“The Chicago Times recently printed the hangman’s record of the first half of the present year (1877) – a long and ghastly record of murders and hangings. Nearly every one of these murderers received religious consolation, and many announced that they had received God’s forgiveness through the blood of Jesus and were going that day to Heaven! Their conversion was effected in prison. See how this ledger-balance of Christian justice (!) stands: These red-handed murderers, urged on by the demons of lust, revenge, cupidity, fanaticism, or mere brutal thirst for blood, slew their victims, in most cases, without giving them time to repent, or call on Jesus to wash them clean with his blood. They, perhaps, died sinful, and, of course, consistently with theological logic, met the reward of their greater or lesser offenses.

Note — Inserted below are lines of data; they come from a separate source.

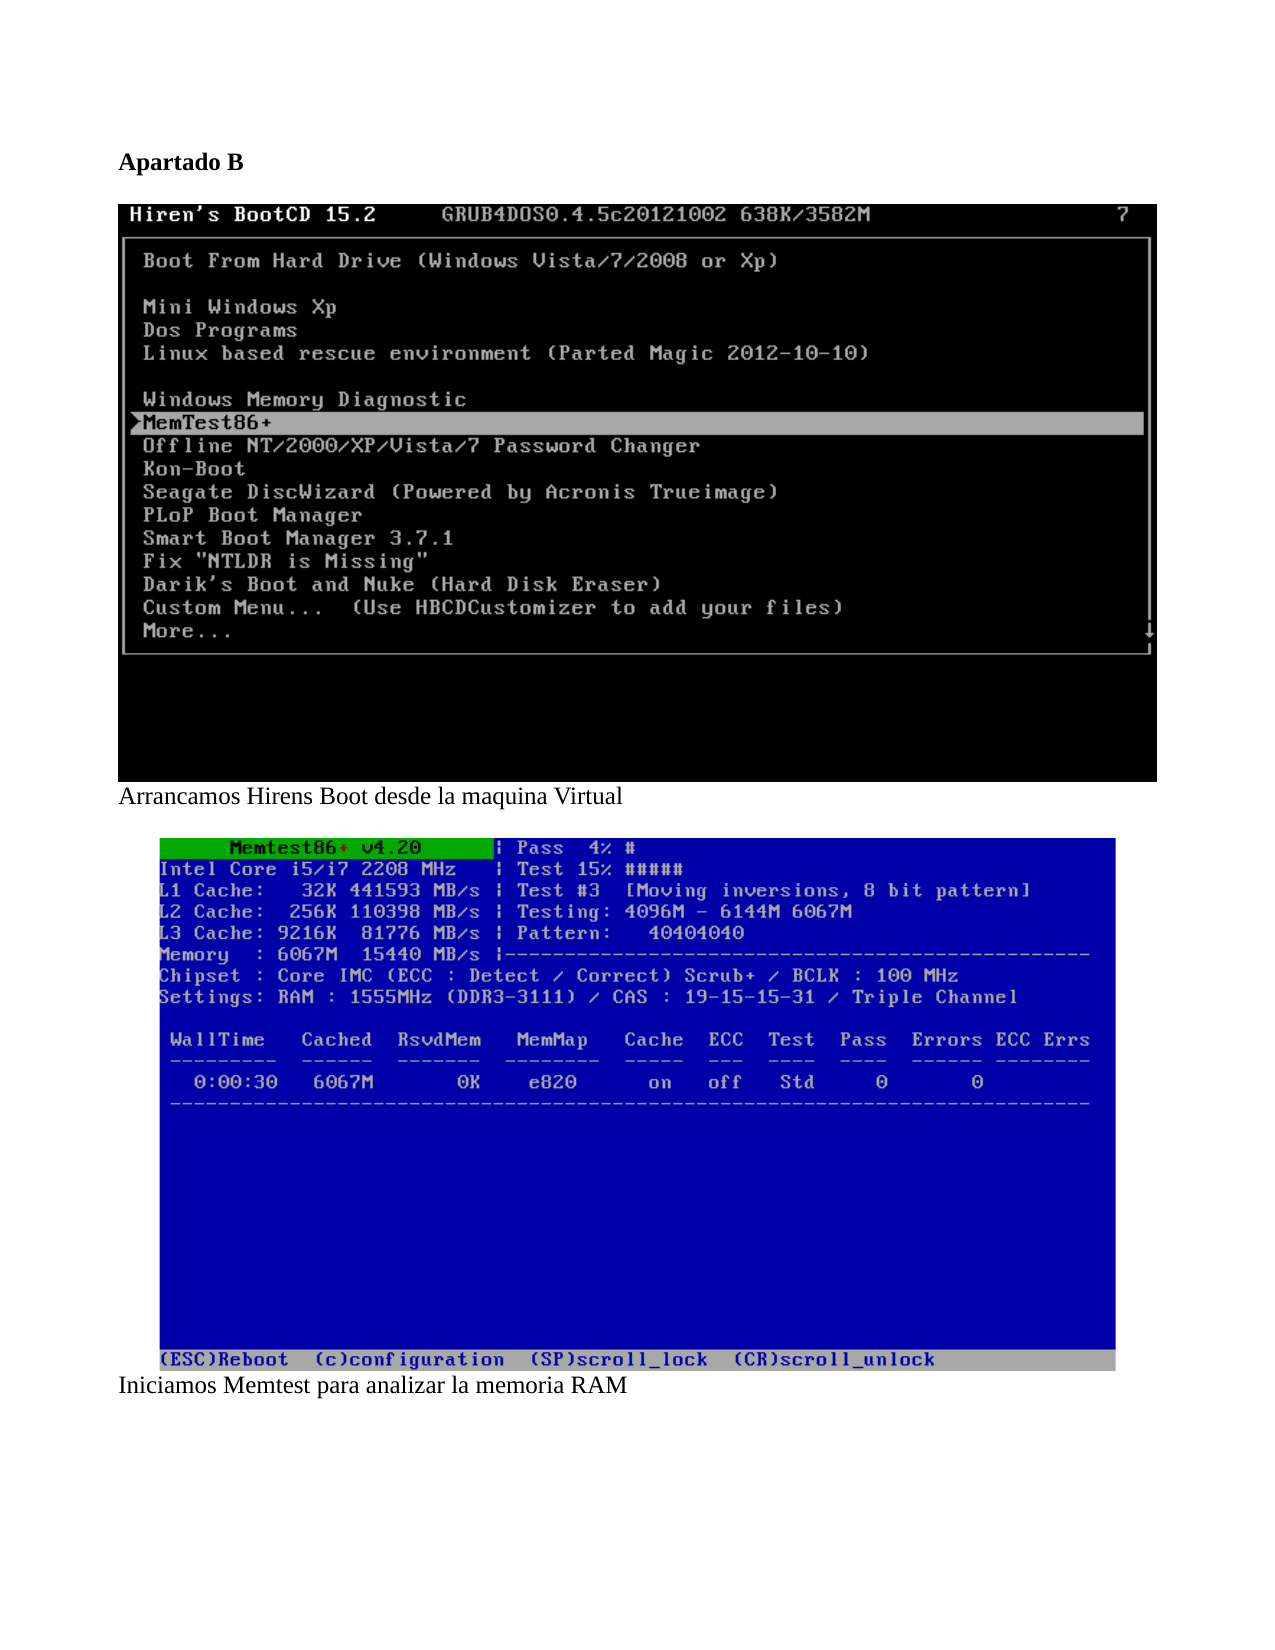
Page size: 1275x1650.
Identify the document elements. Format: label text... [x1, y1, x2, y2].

picture [118, 204, 1157, 782]
text Iniciamos Memtest para analizar la memoria RAM [118, 839, 1157, 1399]
text Apartado B [118, 147, 1157, 176]
text Arrancamos Hirens Boot desde la maquina Virtual [118, 782, 1157, 810]
picture [159, 838, 1116, 1371]
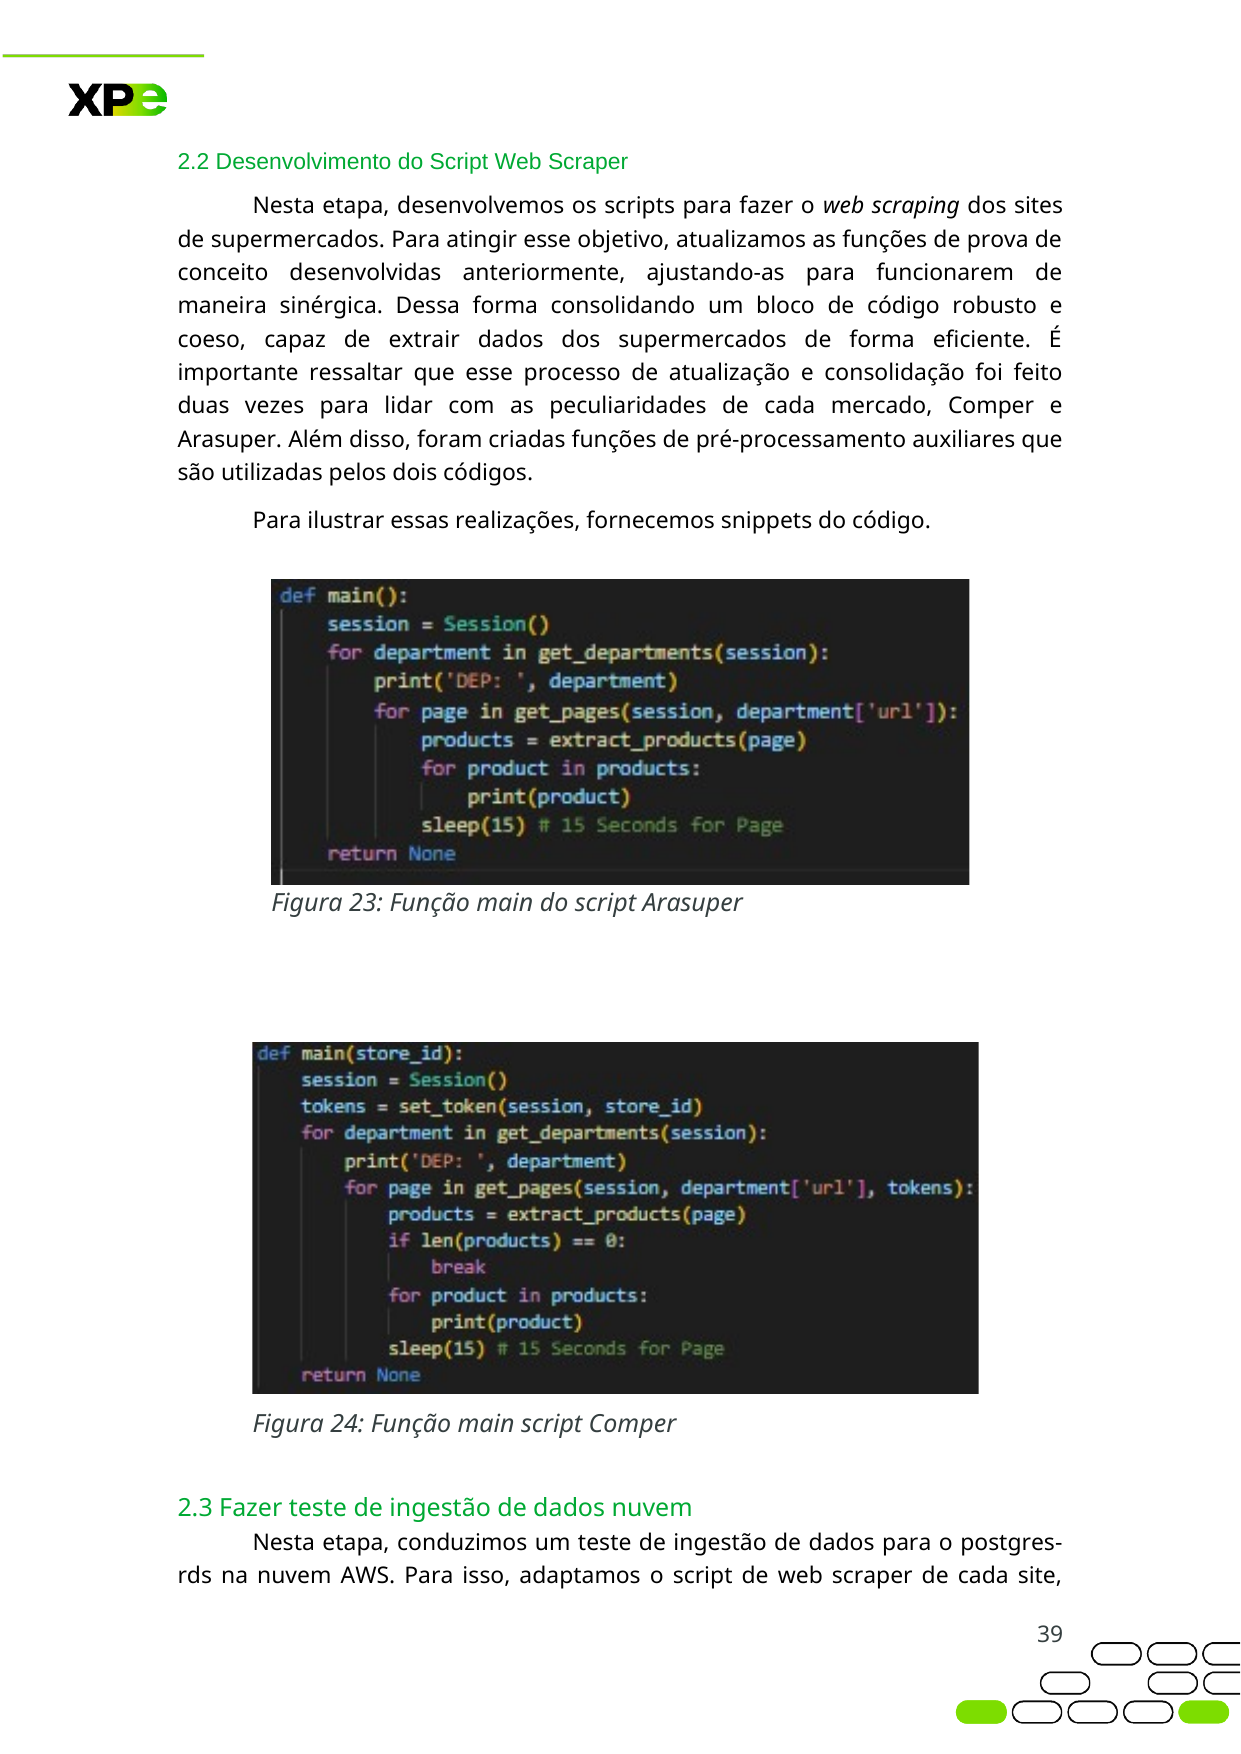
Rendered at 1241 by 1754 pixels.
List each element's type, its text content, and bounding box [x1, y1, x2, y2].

text Figura 24: Função main script Comper [252, 1394, 978, 1440]
subtitle 2.2 Desenvolvimento do Script Web Scraper [177, 148, 1063, 174]
text Figura 23: Função main do script Arasuper [271, 885, 969, 918]
picture [2, 51, 205, 148]
picture [252, 1042, 979, 1394]
picture [955, 1642, 1241, 1724]
text Nesta etapa, conduzimos um teste de ingestão de dados para o postgres-rds na nuvem AWS. Para isso, adaptamos o script de web scraper de cada site, [177, 1524, 1063, 1591]
text Para ilustrar essas realizações, fornecemos snippets do código. [177, 504, 1063, 535]
text Nesta etapa, desenvolvemos os scripts para fazer o web scraping dos sites de supermercados. Para atingir esse objetivo, atualizamos as funções de prova de conceito desenvolvidas anteriormente, ajustando-as para funcionarem de maneira sinérgica. Dessa forma consolidando um bloco de código robusto e coeso, capaz de extrair dados dos supermercados de forma eficiente. É importante ressaltar que esse processo de atualização e consolidação foi feito duas vezes para lidar com as peculiaridades de cada mercado, Comper e Arasuper. Além disso, foram criadas funções de pré-processamento auxiliares que são utilizadas pelos dois códigos. [177, 187, 1063, 487]
picture [271, 579, 970, 885]
subtitle 2.3 Fazer teste de ingestão de dados nuvem [177, 1490, 1063, 1524]
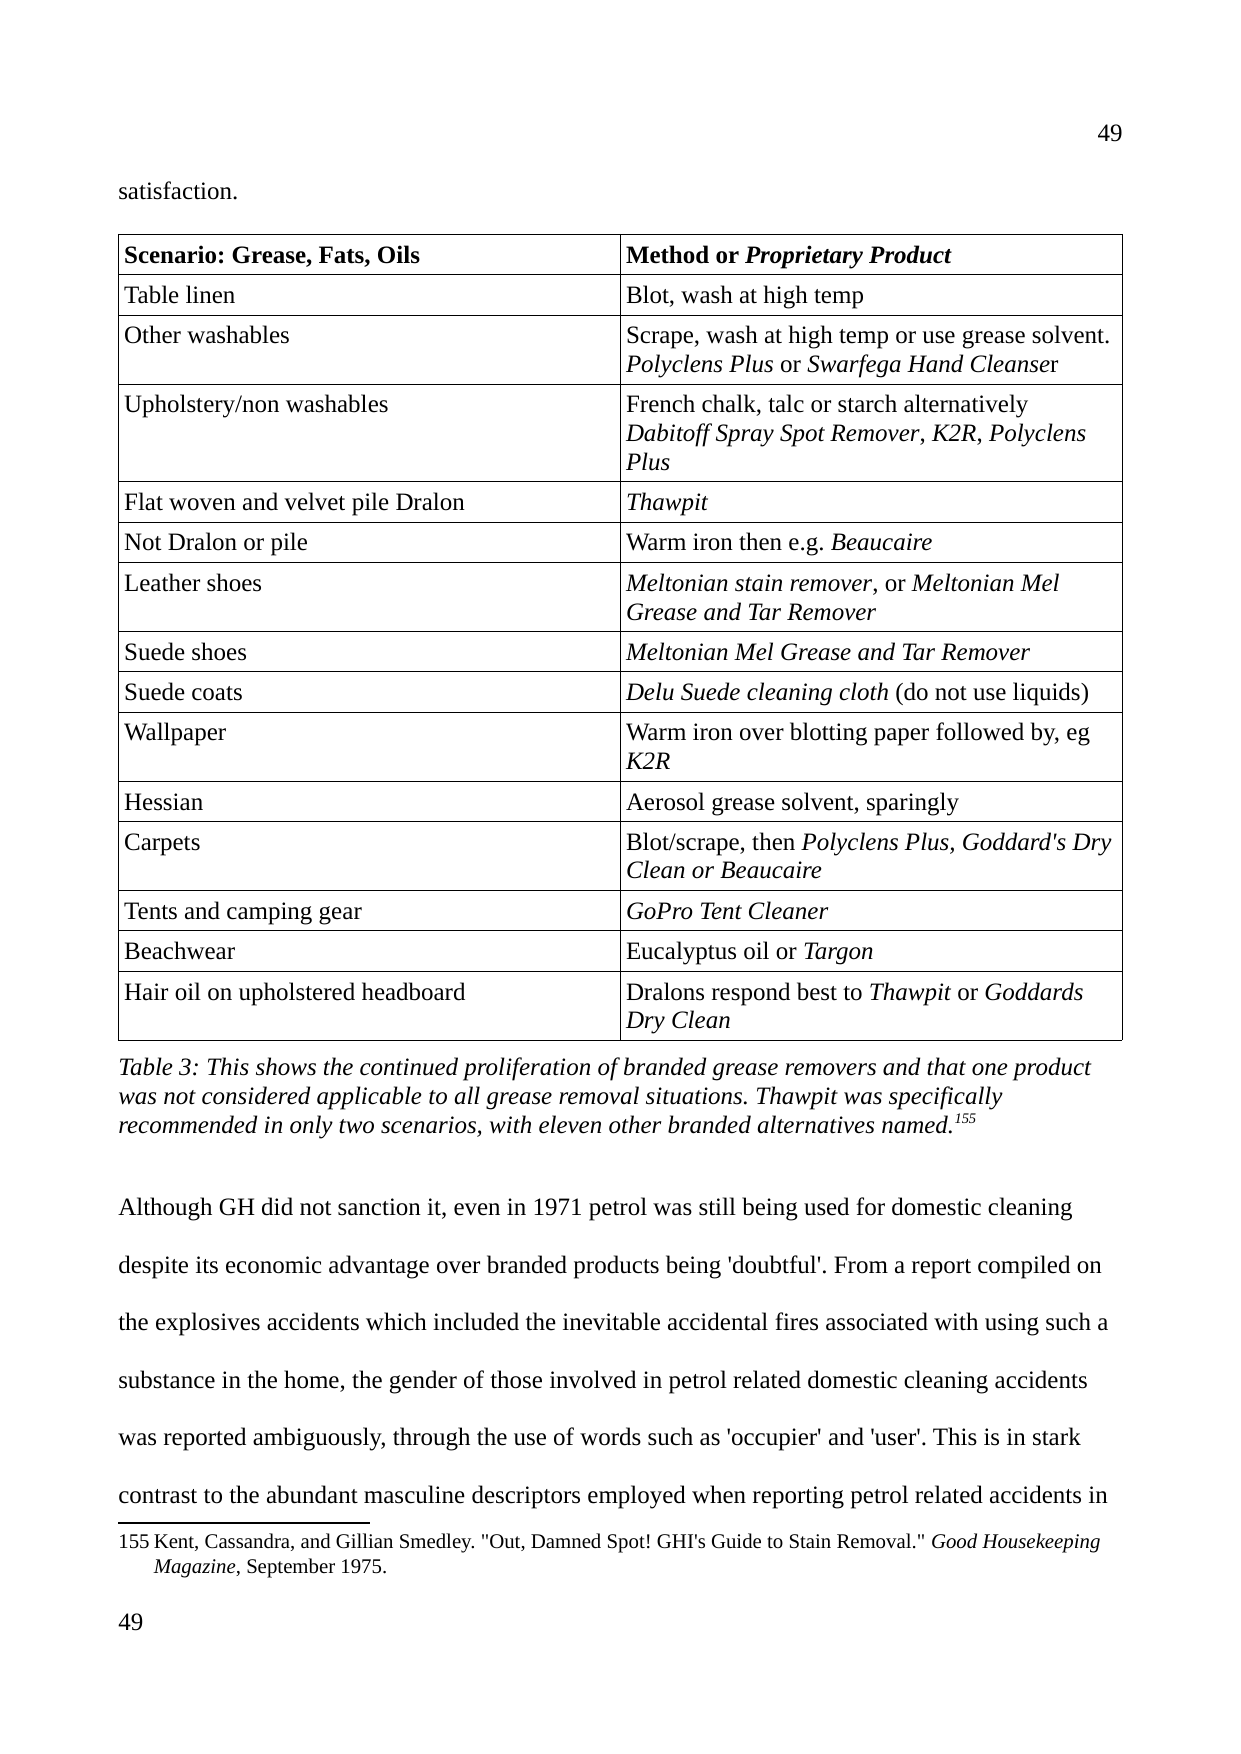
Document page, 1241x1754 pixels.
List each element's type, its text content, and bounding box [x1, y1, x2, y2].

But the murderer, overtaken by human justice, is imprisoned, wept over by sentimentalists, prayed with and at, pronounces the charmed words of conversion, and goes to the scaffold a redeemed child of Jesus! Except for the murder, he would not have been prayed with, redeemed, pardoned. Clearly this man did well to murder, for thus he gained eternal happiness. And how about the victim, and his or her family, relatives, dependents, social relations, has justice no recompense for them? Must they suffer in this world and the next, while he who wronged them sits beside the “holy thief” of Calvary and is forever blessed? On this question the clergy keep a prudent silence.
Steve Anderson was one of these American criminals – convicted of double murder, arson, and robbery. Before the hour of his death, he was “converted”, but the record tells us that “his clerical attendants objected to his reprieve, on the ground that they felt sure of his salvation should he die then but could not answer for it if his execution was postponed.” We address these ministers and ask them to tell us on what grounds they felt sure of such a monstrous thing. How they could feel sure, with the dark future before them, and the endless results of this double murder, arson, and robbery? They could be sure of nothing, but that their abominable doctrine is the cause of three-fourths of the crimes of so-called Christians; that these terrific causes must produce like monstrous effects, which in their turn will beget other results, and so roll on throughout eternity to an accomplishment that no man can calculate.
Or take another crime, one of the most selfish, cruel, and heartless, and yet the most frequent, the seduction of a young girl. Society, by an instinct of self-preservation, pitilessly judges the victim, and ostracizes her. She may be driven to infanticide, or self-murder, or if too averse to die, live to plunge into a career of vice and crime. She may become the mother of criminals, who, as in the now celebrated Jukes, of whose appalling details Mr. Dugdale has published the particulars, breed other generations of felons to the number of hundreds, in fifty or sixty years. All this social disaster came through one man’s selfish passion; shall he be forgiven by Divine Justice until his offense is expiated, and punishment fall only upon the wretched human scorpions begotten of his lust?
An outcry has just been made in England over the discovery that Anglican priests are largely introducing auricular confession and granting absolution after enforcing penances. Inquiry shows the same thing prevailing more or less in the United States. Put to the ordeal of cross-examination, the clergy quote triumphantly from the English Book of Common Prayer, the rubrics which clearly give them the absolving authority, through the power of “God, the Holy Ghost”, committed unto them by the bishop by imposition of hands at their ordination. The bishop, questioned, points to Matthew xvi., 19, for the source of his authority to bind and loose on earth, those who are to be blessed or damned in heaven; and to the apostolic succession for proof of its transmission from Simon Barjona to himself.”